Kampagne: Kein Kind ist im falschen Körper geboren
Leider wurde die Resolution am 29.01.2026 vom Europarat angenommen.
„Streichen Sie die Genderidentität aus der Resolution zur Konversionstherapie des Europarats" heißt die Kampagne, die die VertreterInnen im Europarat auffordert, im Rahmen eines europaweiten Verbots sog. „Konversionspraktiken“ nicht die Begriffe Genderidentität und Genderausdruck aufzunehmen bzw. den Antrag abzulehnen.

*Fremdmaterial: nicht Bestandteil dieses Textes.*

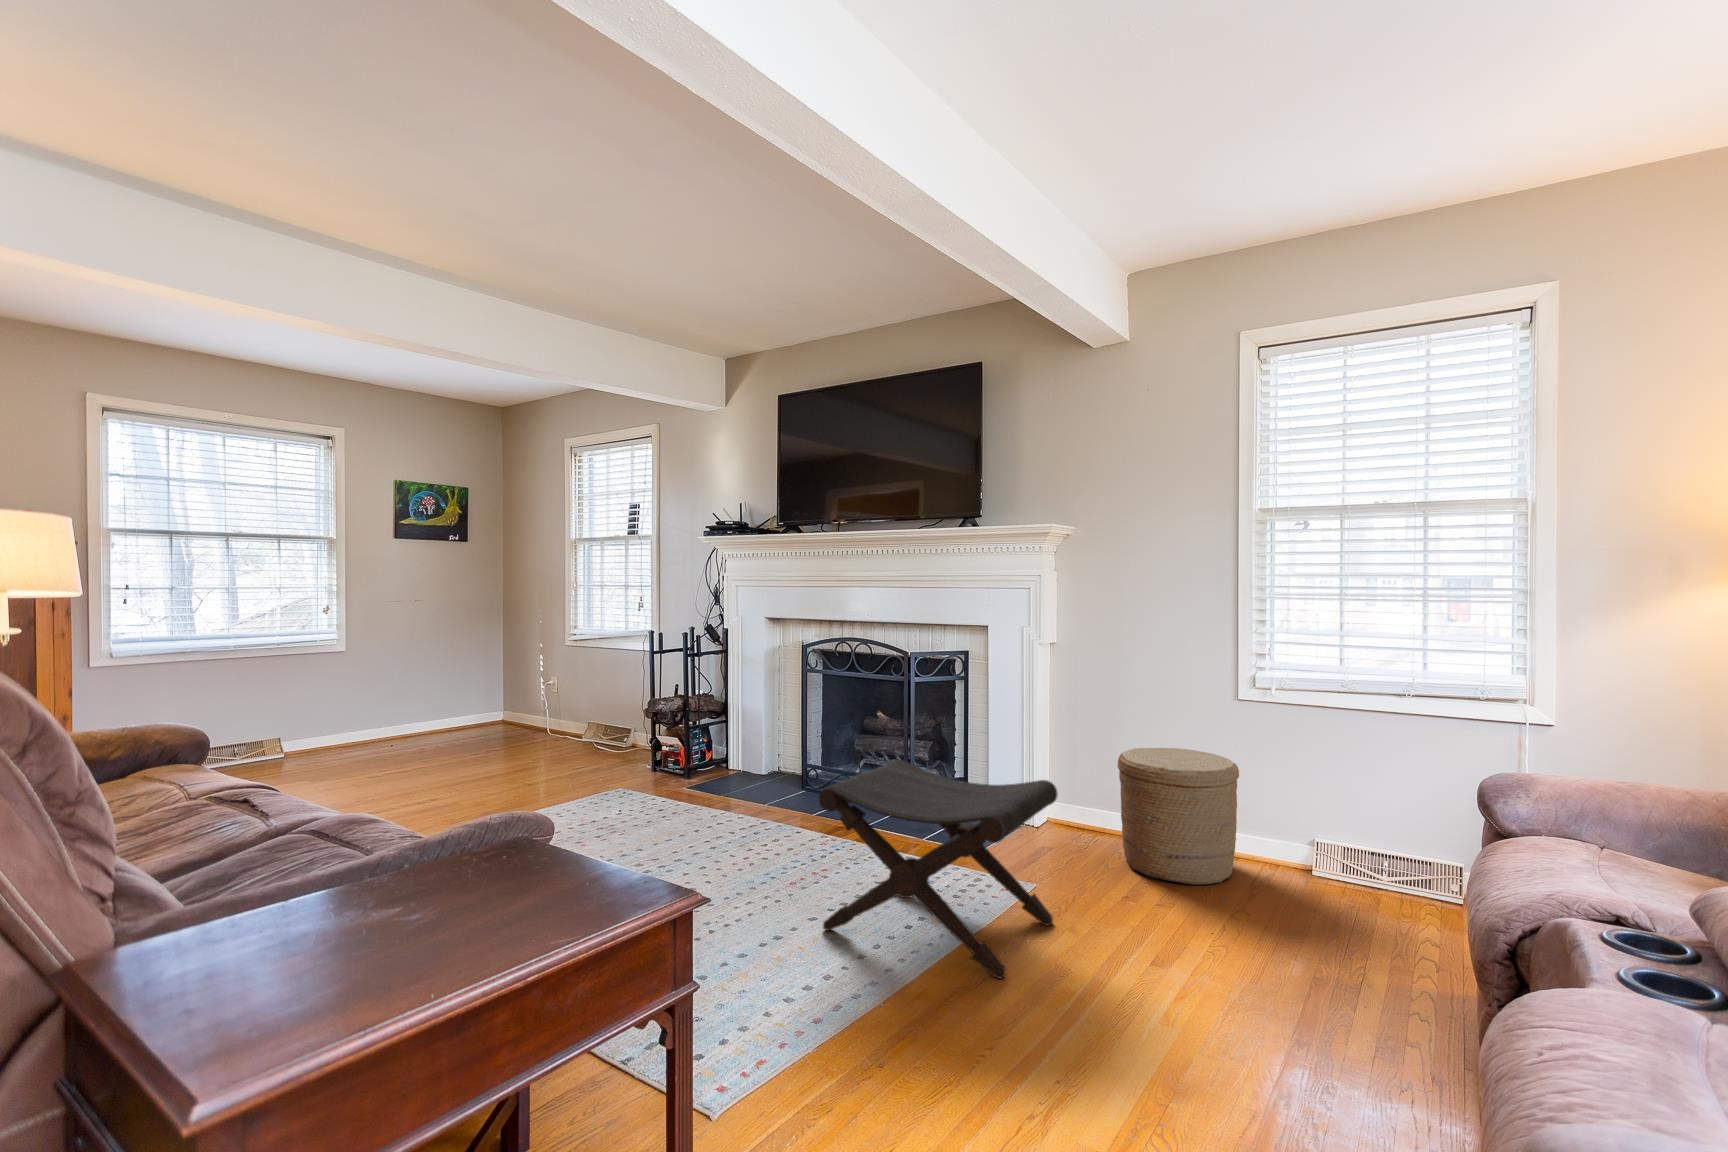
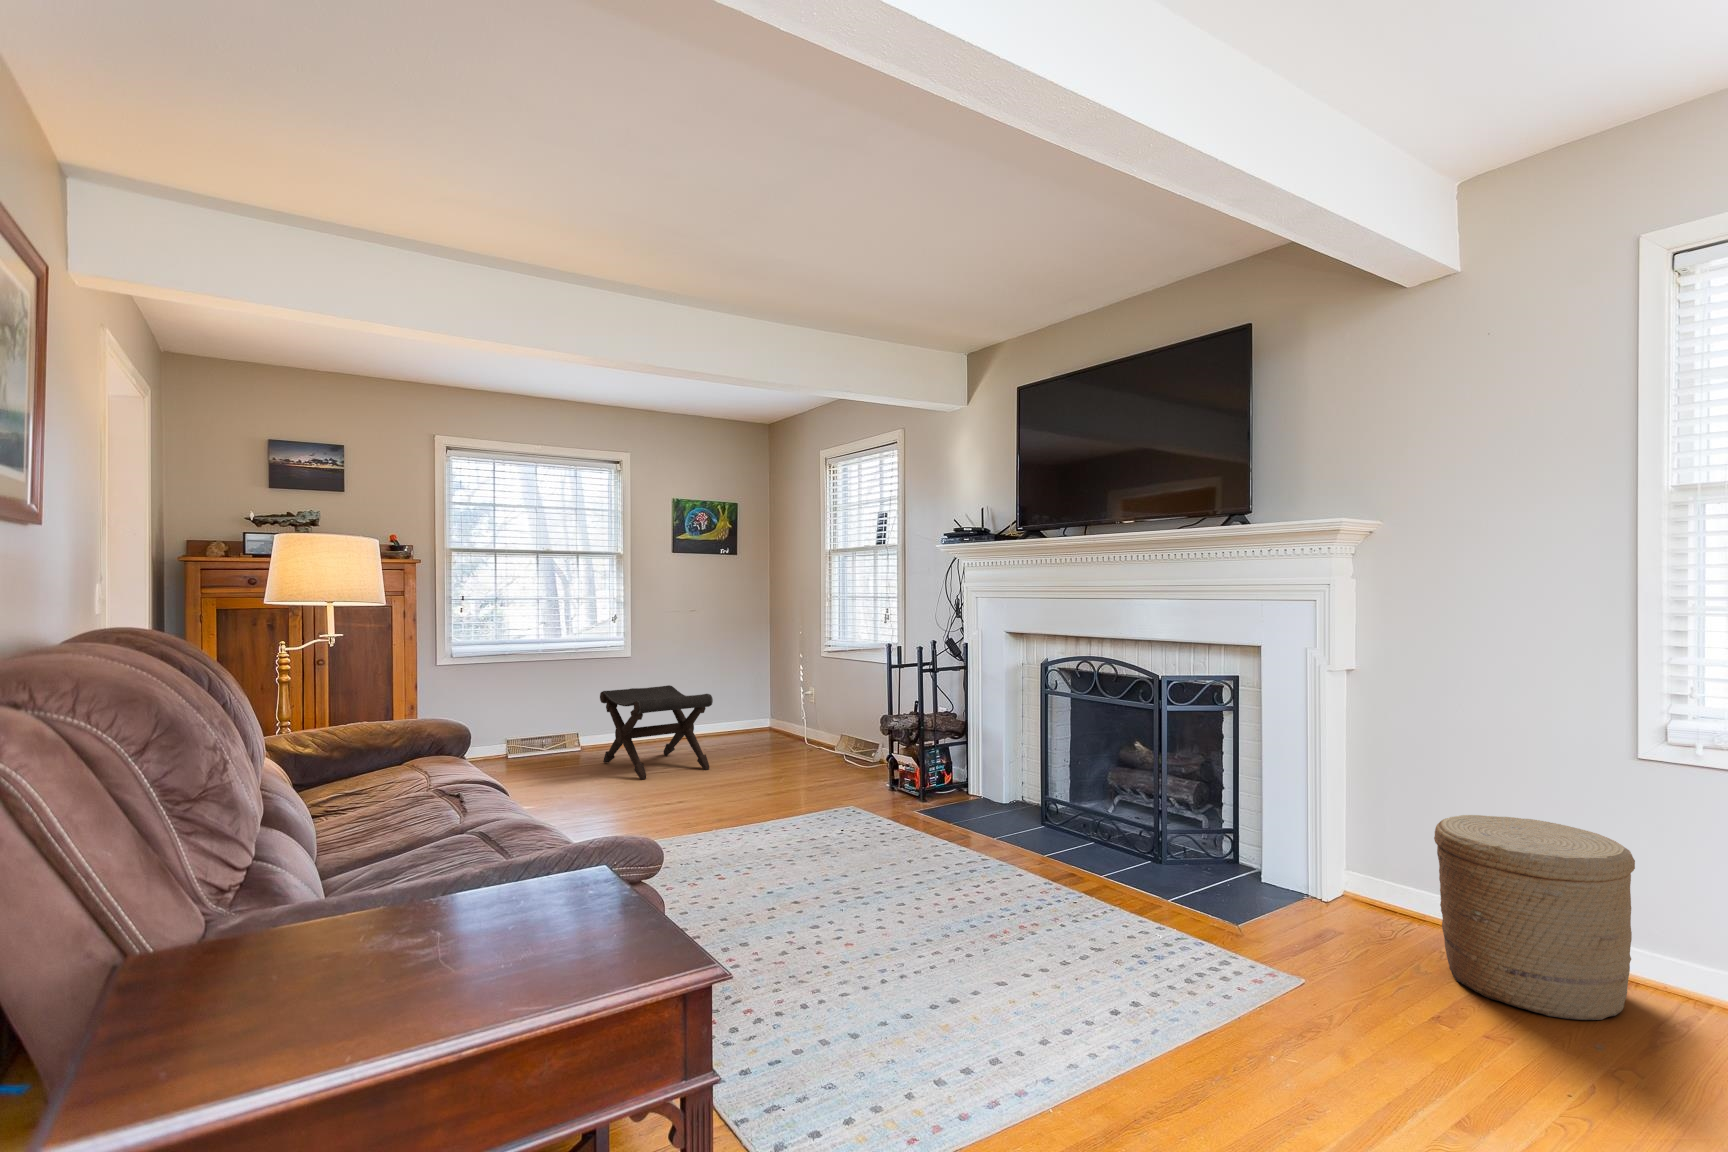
footstool: present [819,759,1058,978] -> present [600,685,713,779]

Während Zwangs- oder Gewaltakte zum Zwecke der Änderung der sexuellen Orientierung einer Person bereits rechtswidrig sind, geht es jetzt darum, den Begriff der Konversionstherapie neu zu definieren und anzuwenden. Alles soll bestraft werden, was im Hinblick auf sog. Genderidentitäten als nicht genderbestätigend gilt. Darunter könnten auch Informationsangebote fallen und zögerliches Verhalten von Eltern oder Lehrern, die neue Identität eines Teenagers zu akzeptieren (Namen, Pronomen, medizinische Maßnahmen).
Jo Bartosch schreibt:
„That a ban on conversion therapy risks becoming a vehicle for an actual form of conversion therapy should not come as a surprise. Trans ideology operates by inverting reality. It treats the biological categories that underpin the existence of every mammal as mere ideas, while elevating regressive sex stereotypes into identities that must be affirmed. It excludes in the name of inclusion, recasts falsehood as ‘authenticity’, and medicalises distress under the banner of kindness. This is how people who believe they are on ‘the right side of history’, including politicians like the terminally right-on Kate Osborne, become the agents of something profoundly harmful."
How the Council of Europe could foist trans ideology on us all, Jo Bartosch, 19.01.2026
Schreiben Sie an Ihre PACE-Delegierten.Hier finden Sie den Musterbrief (engl.) sowie die Europarat-Vertreter (deren E-Mails sind
Stella O'Malley erklärt, warum die Resolution verhindert werden muss
(Zusammenfassung des Originaltextes)
Die vorgeschlagene Resolution zu sog. Konversionspraktiken, über die PACE am 29. Januar abstimmen soll, sollte jeden beunruhigen, der sich für psychische Gesundheit, klinische Ethik oder die unangemessene Medikalisierung von gender-nonkonformen Personen interessiert.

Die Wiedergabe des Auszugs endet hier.